PROMPT A:
Answer these from the forum thread on the zoning conversion:
(i) What size is NEWFOZ's transformer?
(ii) What reason does PStew67 give for wanting the DuroZone to TrueZone conversion?
(iii) Which terminal from the Durozone motors was tied to the 24VAC white wire?
PROMPT B: Write the next part of the forum thread on the zoning conversion, continuing after its final post.

::: EXTRACTED TEXT :::

The OP isn't likely active anymore. We can however help you in your own thread.... When we wake up, lol. 

The wiring should be easy as pie as long as you mark all your wires before starting. 

Cheers!


----------



## NEWFOZ (Nov 30, 2016)

Mmmm. I like pie.

Thanks for the quick reply. I will start a new post as soon as I receive the HZ311 (should be today). I'm fairly handy, but wiring's not my bag. I want to make sure I don't fry anything like the OP did. I have a 40VA transformer, the board takes ~7VA, and the motors (6 in total for both zones, 4W each) total 24Watts. I think I should be OK, but really value the experience of others. 

Thanks again,

Dan


----------



## PStew67 (Dec 13, 2016)

NEWFOZ,

Looking to do the same DuroZone to TrueZone conversion since ecobee doesnt seem compatible with DuroZone. How did conversion go, any advice? Thanks

Stew


----------



## NEWFOZ (Nov 30, 2016)

Stew,

It was a piece of cake. I used the wiring diagram posted earlier in this thread to tie the #2 terminal from the Durozone motors to the 24VAC white wire (labeled "R" from the transformer). My Durozone damper actuators are the motor type; I think the wiring is different if they are the spring type.

Anyway, one nice feature of the HZ311 is that there is room for two wires at each terminal. So, at the 24VAC input, I have one of the "R" wires for the power input to the board, and another short length of wire runs out into a wire nut where all the "2" terminals from the damper motors come together.

I did it one step at a time. I removed the Durozone controller and old thermostats. I then connected the HZ311 to the furnace board and added one "nest". I checked its operation without wiring any zone motors in. I then added my second "nest". I checked that it worked. Then I added the dampers in and ensured that the right zone called for the right dampers to open/close. It really was much easier than I thought. Let me know if you have any questions.

::: DATA FOR ANALYSIS :::

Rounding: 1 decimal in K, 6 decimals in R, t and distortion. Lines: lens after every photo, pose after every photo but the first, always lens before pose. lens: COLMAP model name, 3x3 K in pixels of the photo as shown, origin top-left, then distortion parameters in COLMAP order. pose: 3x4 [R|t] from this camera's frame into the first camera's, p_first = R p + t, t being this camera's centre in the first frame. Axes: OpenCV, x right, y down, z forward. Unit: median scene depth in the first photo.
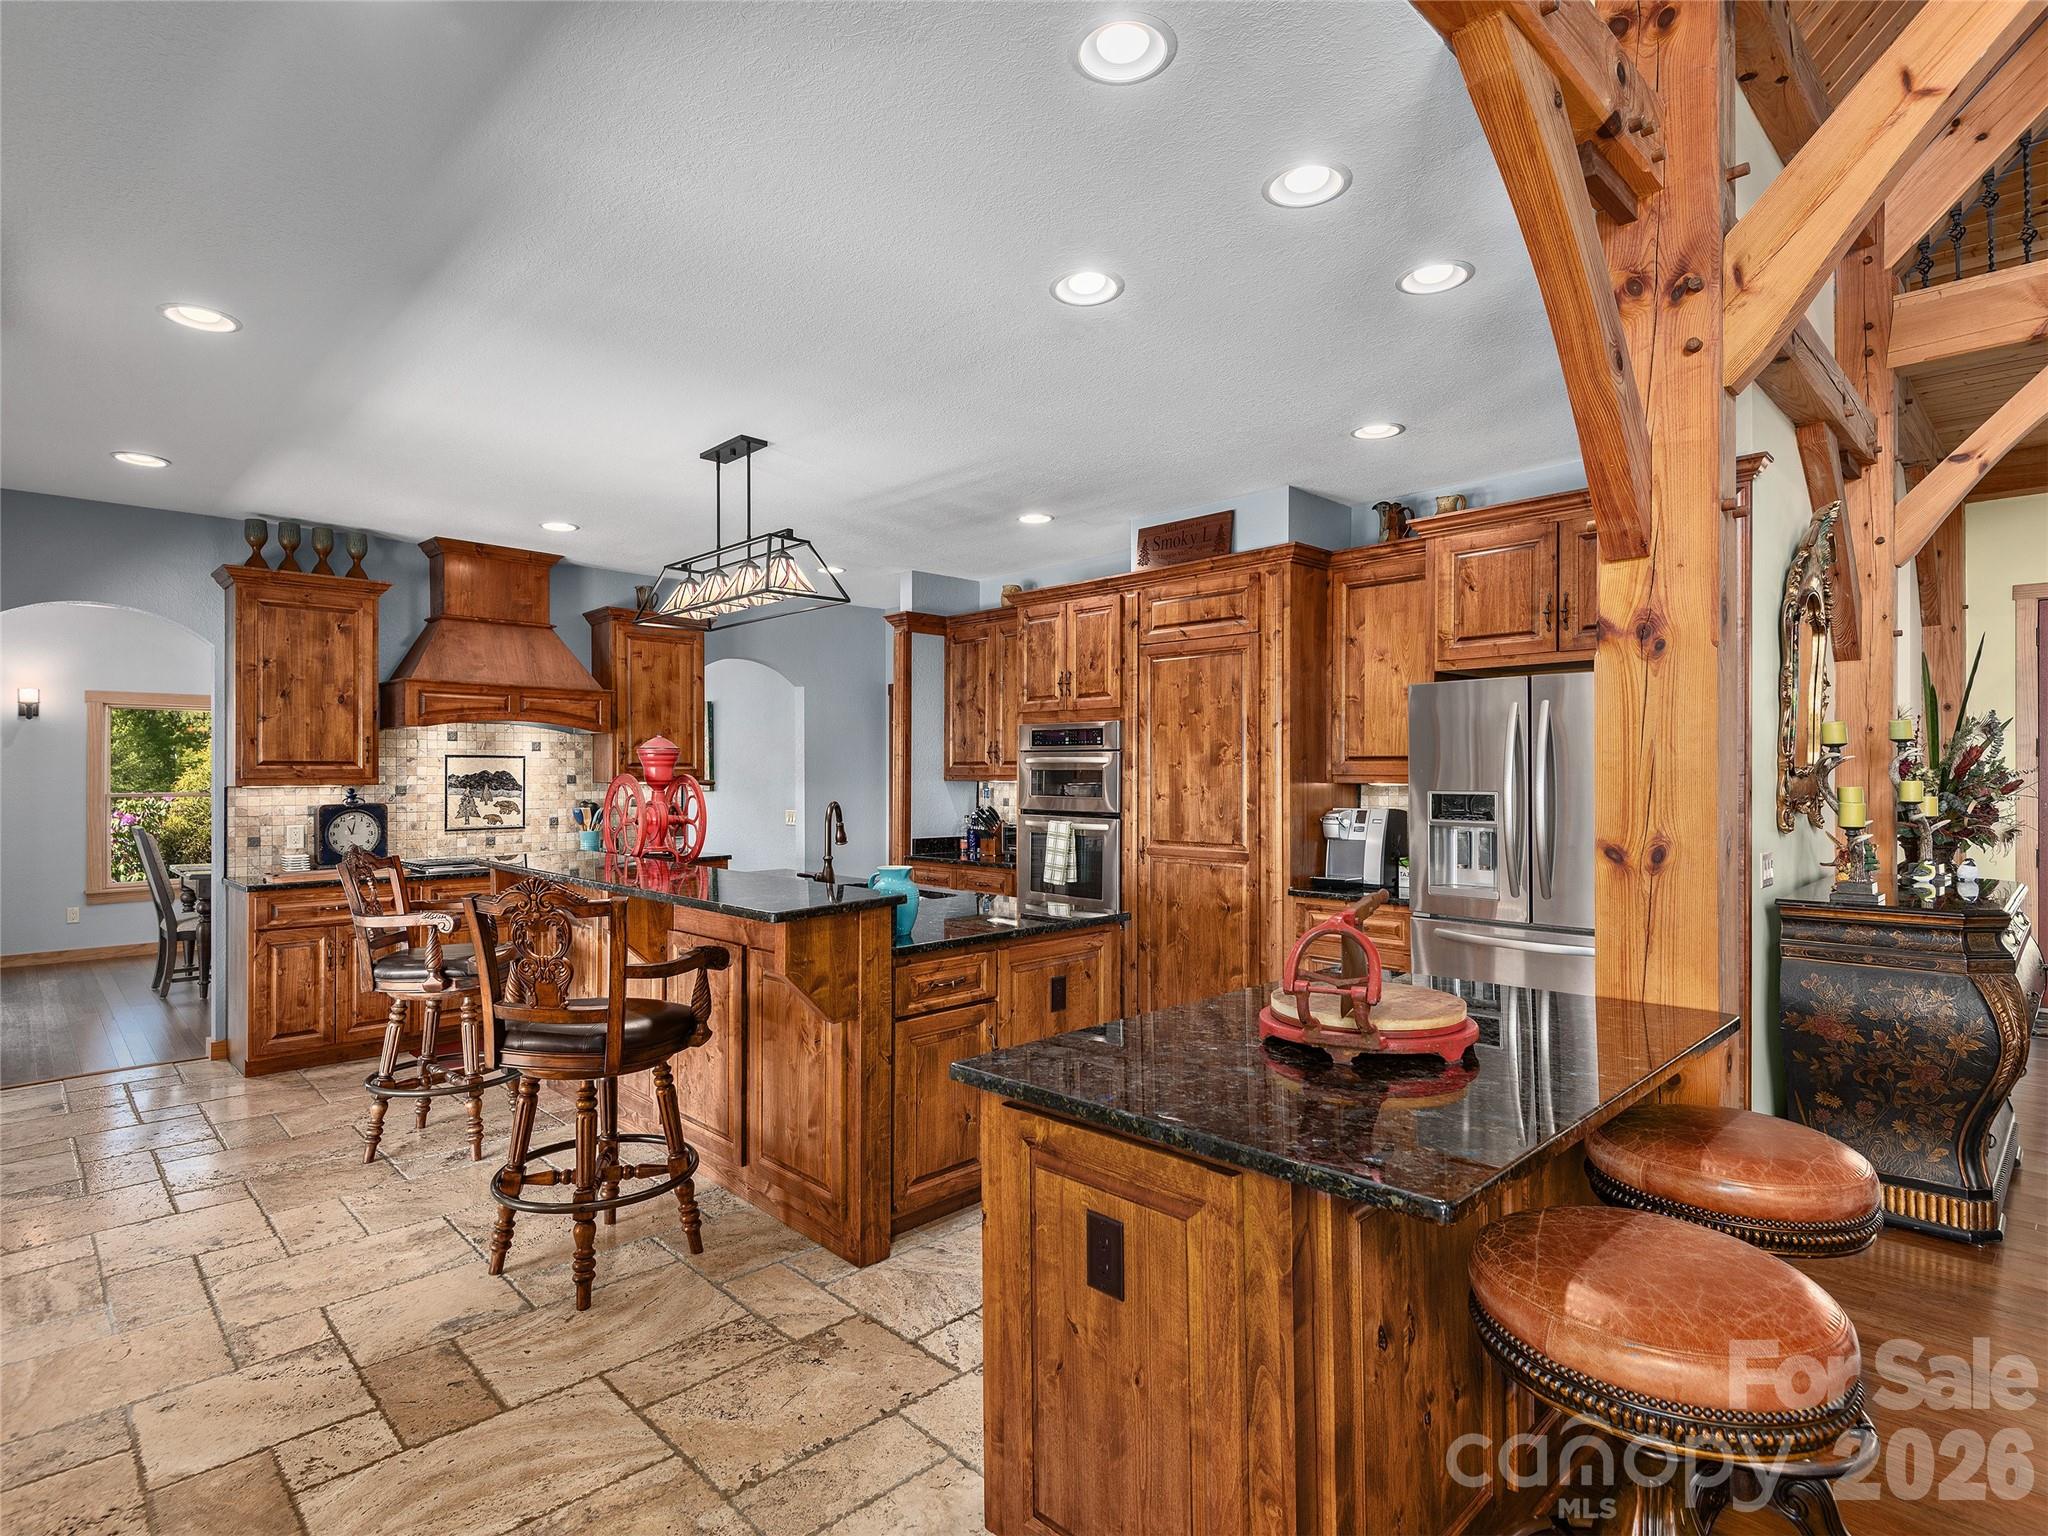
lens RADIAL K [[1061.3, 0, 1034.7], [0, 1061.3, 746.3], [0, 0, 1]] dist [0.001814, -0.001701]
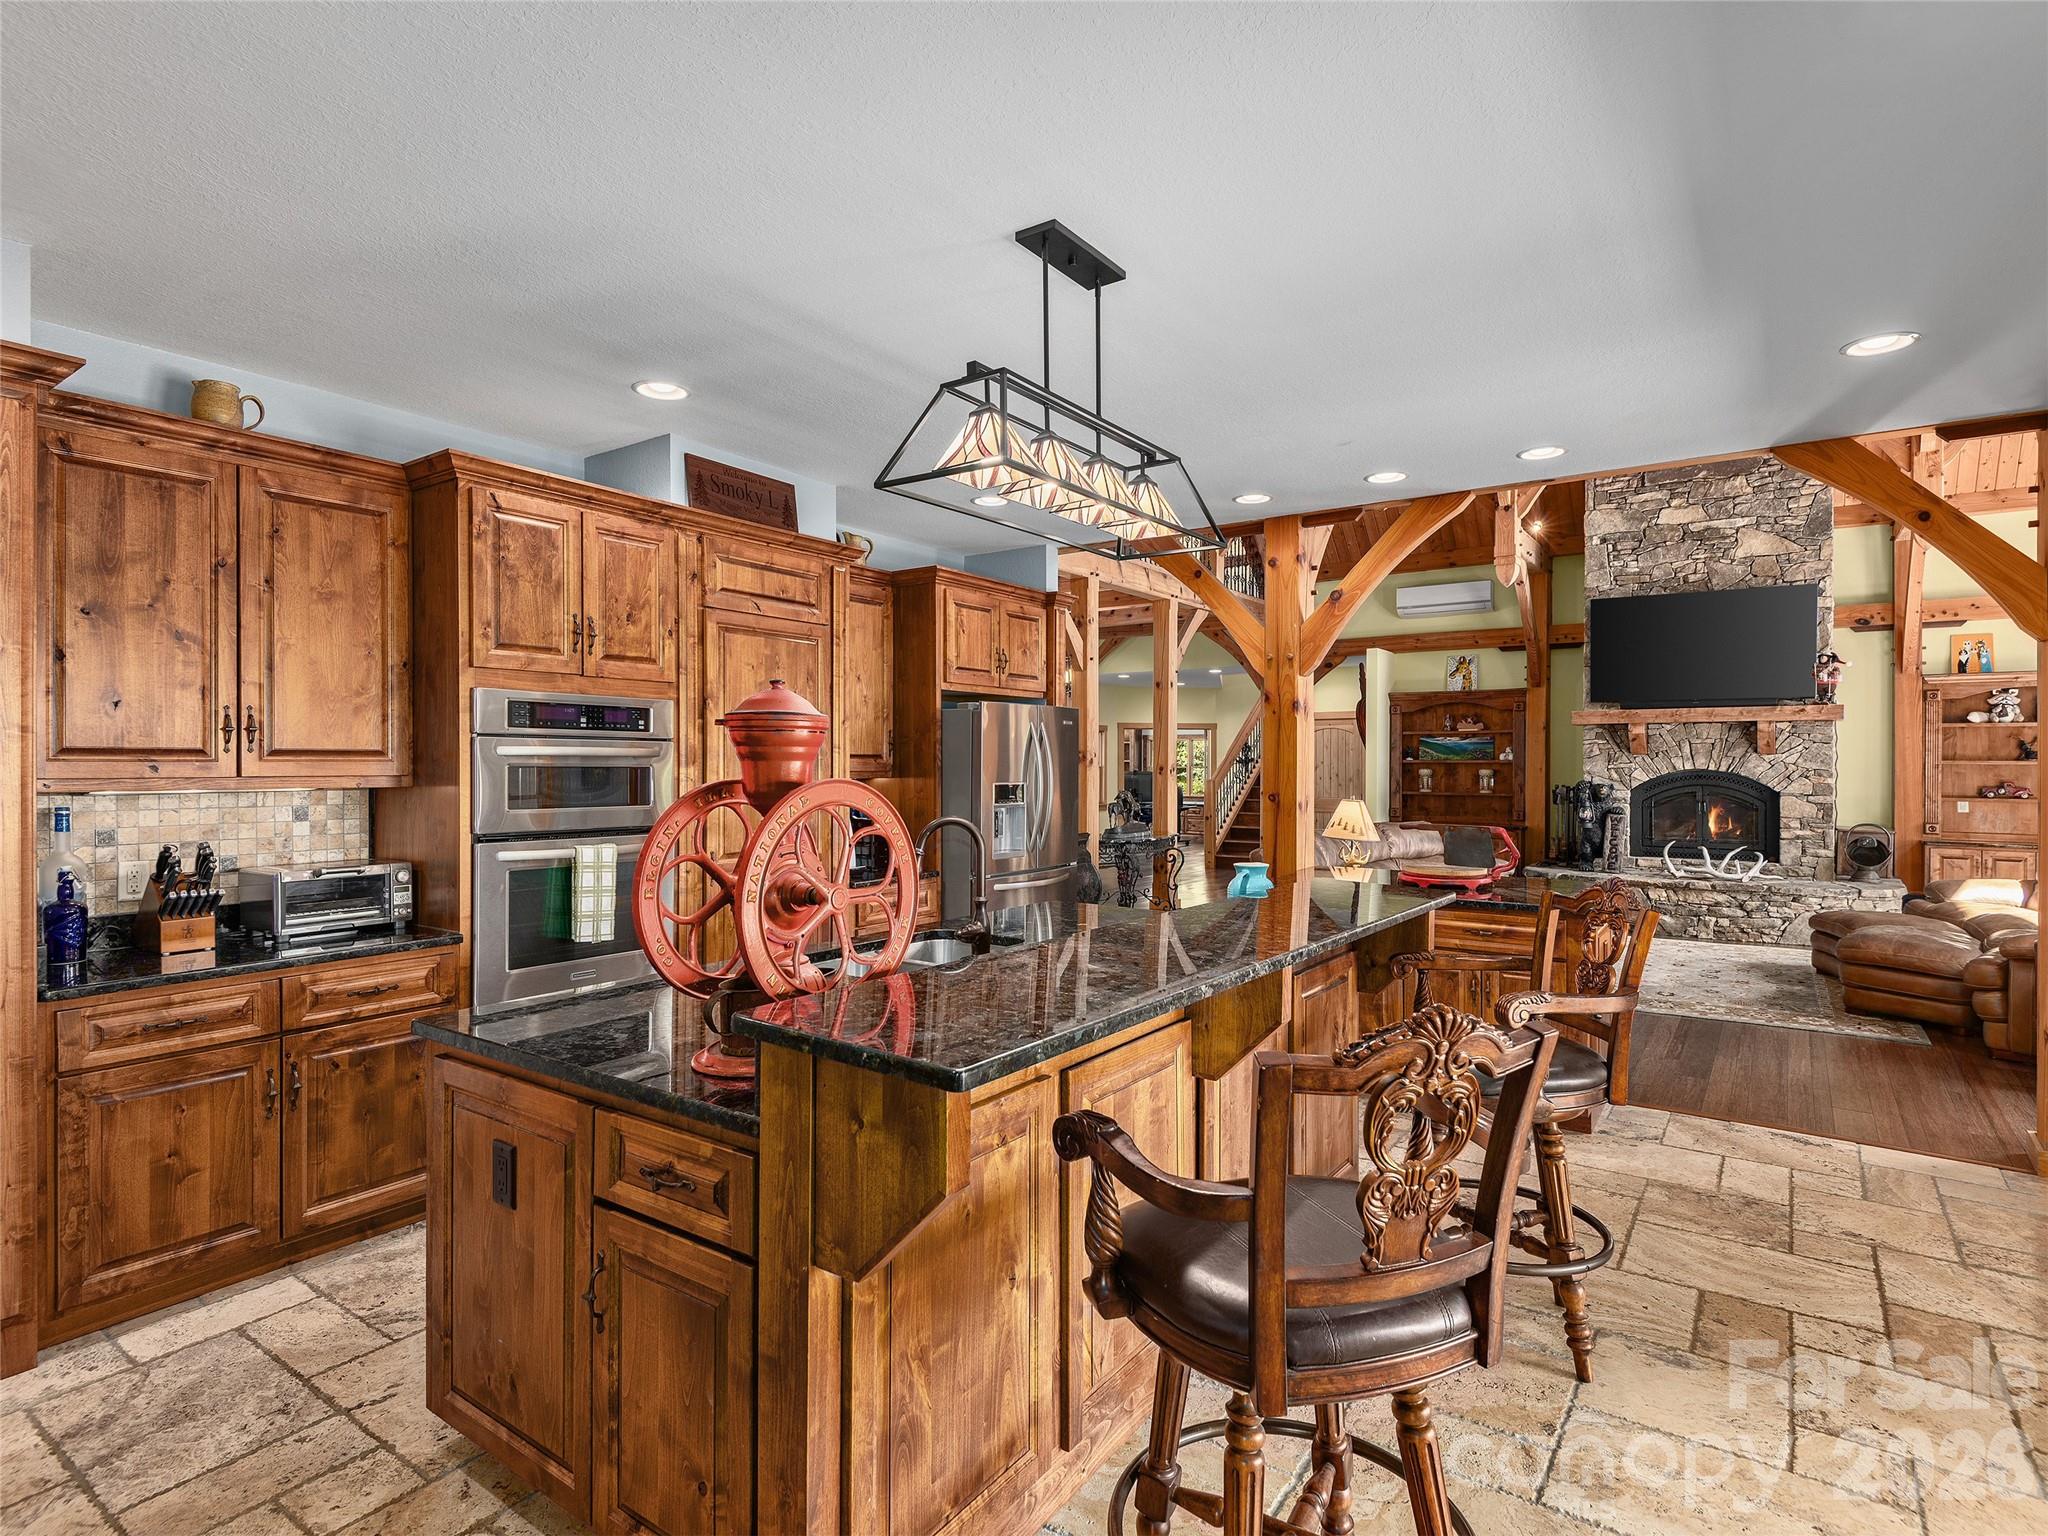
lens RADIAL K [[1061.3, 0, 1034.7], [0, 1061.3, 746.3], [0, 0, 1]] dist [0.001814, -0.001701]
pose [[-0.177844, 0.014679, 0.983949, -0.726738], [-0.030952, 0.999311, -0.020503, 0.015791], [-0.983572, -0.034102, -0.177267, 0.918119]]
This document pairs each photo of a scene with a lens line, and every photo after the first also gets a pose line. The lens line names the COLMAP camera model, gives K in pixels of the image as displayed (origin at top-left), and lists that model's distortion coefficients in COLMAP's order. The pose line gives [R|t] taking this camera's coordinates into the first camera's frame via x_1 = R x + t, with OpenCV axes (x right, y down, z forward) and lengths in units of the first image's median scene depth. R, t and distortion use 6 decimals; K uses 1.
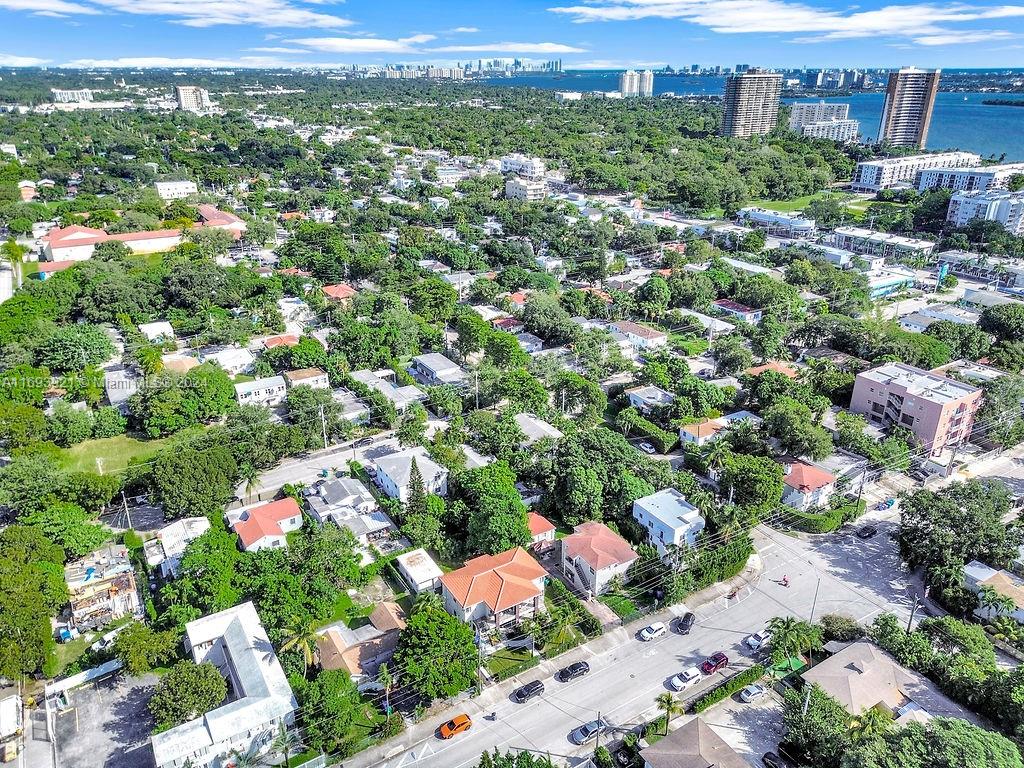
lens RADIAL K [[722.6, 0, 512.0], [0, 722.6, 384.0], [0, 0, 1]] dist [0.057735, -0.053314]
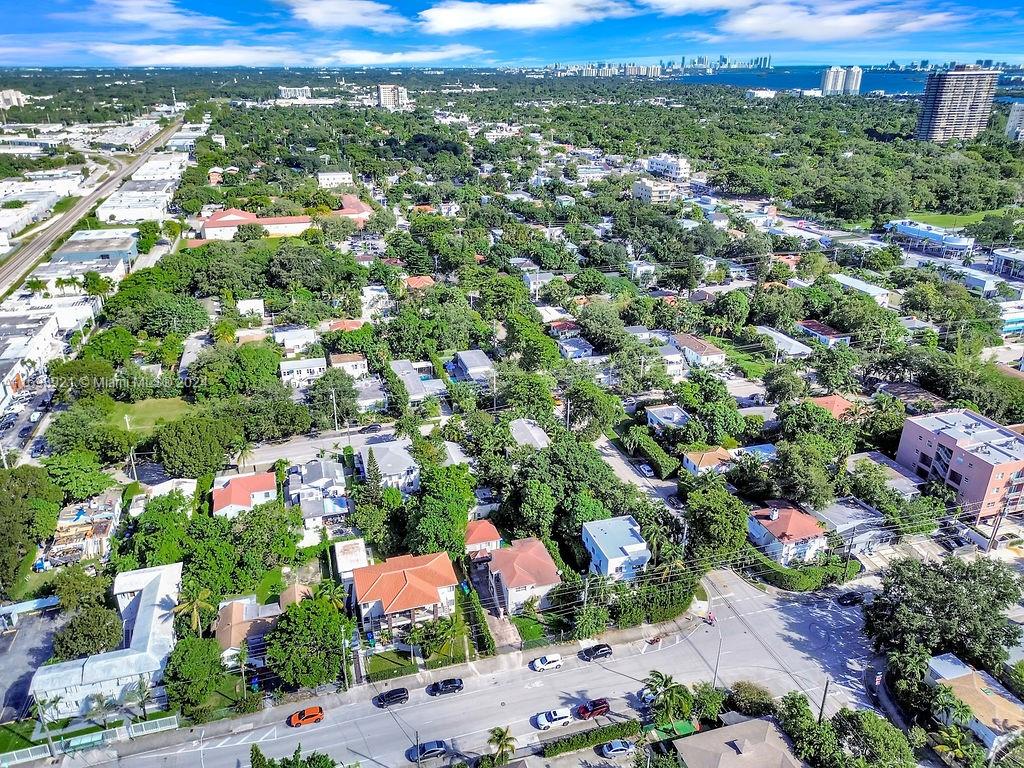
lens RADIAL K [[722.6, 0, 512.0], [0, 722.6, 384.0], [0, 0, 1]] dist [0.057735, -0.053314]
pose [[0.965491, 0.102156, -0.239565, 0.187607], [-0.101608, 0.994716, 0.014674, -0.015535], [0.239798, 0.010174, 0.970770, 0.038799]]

:::

EXPECTED OUTPUT A:
(i) 40VA
(ii) Ecobee doesn't seem compatible with DuroZone.
(iii) The #2 terminal

EXPECTED OUTPUT B:
Foz


----------



## MarkGM (Nov 27, 2020)

@NEWFOZ

Is this setup still working for you? I plan on swapping out a Durozone SMZ-AC panel with a Honeywell HZ311 or HZ322 Panel to connect to Durozone Dampers and plan to connect to two nest thermosets. It looks like the cheaper HZ311 worked out for you. Can you share pictures of your HZ311 panel setup? 

I found this thread with more HZ311 info:








Nest with Honeywell HZ311


To begin I have a home with a Honeywell HZ311 Controller, single stage heat and cooling. The system has three dampers with zone controlling for the 1st, 2nd and 3rd floor. As a result I have three separate Thermostats (Honeywell Battery Powered). My goal is to install a NEST Thermostat for one...




www.diychatroom.com





I noticed the Dampers on the HZ311 are labeled M1, M4, M6. The diagram above shows 1, 2, 4, and 3 labels.

Which wires are you using to connect to your Nest thermosets from the HZ311? Do you have a C Wire running from the HZ311 to each Nest?

Thanks in advance for sharing!


----------



## supers05 (May 23, 2015)

The other posters haven't been active for 3 years. Please start your own thread for personalized help. 

The HZ311 should be fine. I don't personally like nest thermostats. If you must use them, make sure that you use a common wire for each nest. 

Cheers!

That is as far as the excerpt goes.